Welcome to the *BIG* League, Linux! As I have been ‘Reporting Recently’, Linux is no longer safe and secure from malware attacks and/or other security issues…in fact, Linux is becoming a target-first option for such criminal hackers, and Linux developers are totally unprepared. Hey, as I have said for a long time, servers are nothing more than glorified ‘Babysitters’ usually doing little more than “babysitting hordes of Microsoft Windows OSes.”

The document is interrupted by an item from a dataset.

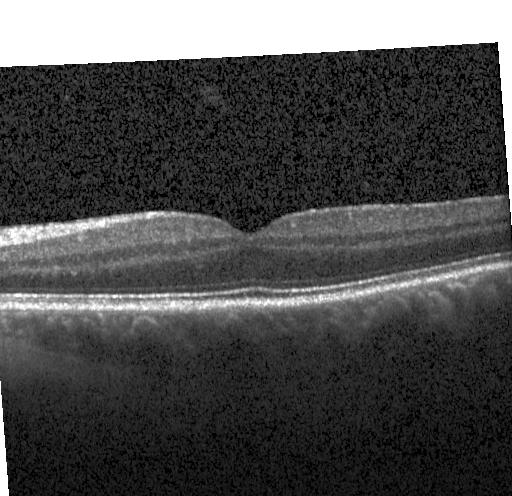 OCT line scan — Impression: no choroidal neovascularization, no diabetic macular edema, and no drusen.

I had never paid much attention to desktop/laptop security issues involving Linux, until around July of last year, about the time that Intezer discovered EvilGnome (it is my understanding that they discovered it first, but I may be wrong) – EvilGnome: Rare Malware Spying on Linux Desktop Users:

Linux desktop remains an unpopular choice among mainstream desktop users, making up a little more than 2% of the desktop operating system market share. This is in contrast to the web server market share, which consists of 70% of Linux-based operating systems. Consequently, the Linux malware ecosystem is plagued by financial driven crypto-miners and DDoS botnet tools which mostly target vulnerable servers.

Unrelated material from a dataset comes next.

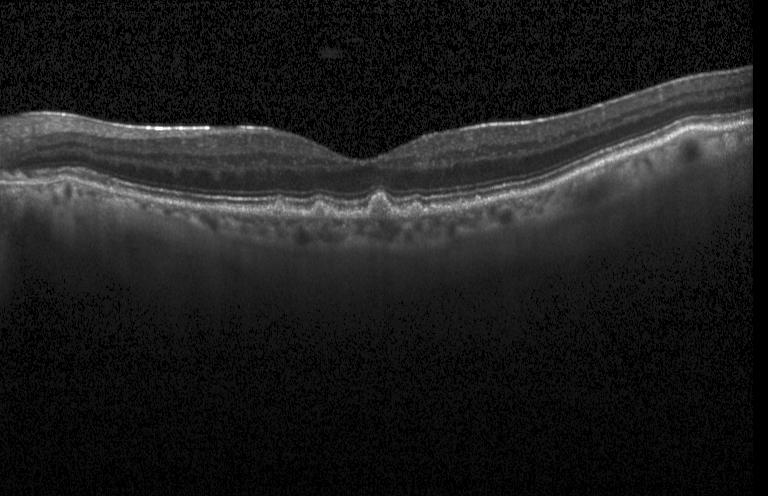 OCT B-scan. Impression: sub-RPE drusenoid deposits.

This explains our surprise when in the beginning of July, we discovered a new, fully undetected Linux backdoor implant, containing rarely seen functionalities with regards to Linux malware, targeting desktop users.

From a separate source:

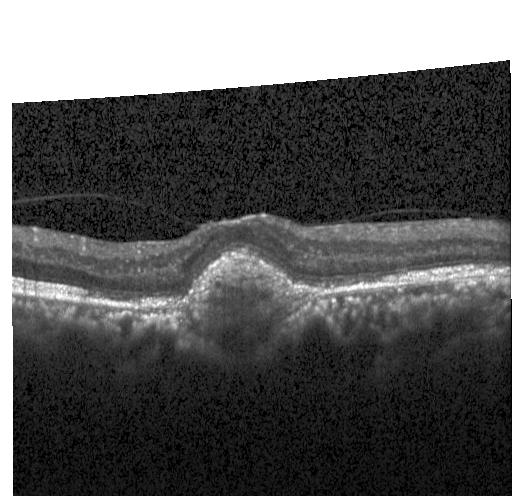 Impression: choroidal neovascularization.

For whatever reason/s I didn’t report on any of the articles that were talking about it, e.g. New EvilGnome Backdoor Spies on Linux Users, Steals Their Files *NOR* EvilGnome – Linux malware aimed at your desktop, not your servers. Seems I read a couple forums that said there was nothing to it, and maybe read other Linux magazine articles that also said it was nothing … point is, that info slipped past me.

Now I’m seeing daily articles on these Linux malware issues, and it seems to have all started with news that Microsoft Defender ATP for Linux was now available for public preview. I wrote a recent post on it: Microsoft helping Linux with Security – ‘Microsoft Defender ATP for Linux’ and then created the Linux Security Issues page. However, I’m not seeing a lot on these malware issues from a few Linux forums that I check regularly, nor am I reading about it from the regular Linux magazines I check daily. This malware news, that I am getting, is coming from sites like BleepingComputer & The Register … sites that I don’t check often. The Register article seems to also notice Microsoft’s involvement – Microsoft uses its expertise in malware to help with fileless attack detection on Linux:

Microsoft isn’t the only outfit squaring up to fileless threats. Kaspersky has been quick to trumpet its effectiveness and Trend Micro points to some alarming statistics concerning the surge in threats as criminals seek different means to compromise systems.

However, as its continued love-in with Linux continues (heck, a large chunk of Azure is running the OS), Microsoft has decided that maybe, just maybe, the lessons learned monitoring its proprietary OS could be extended elsewhere.

The silence from the Linux Community is ‘Deafening’.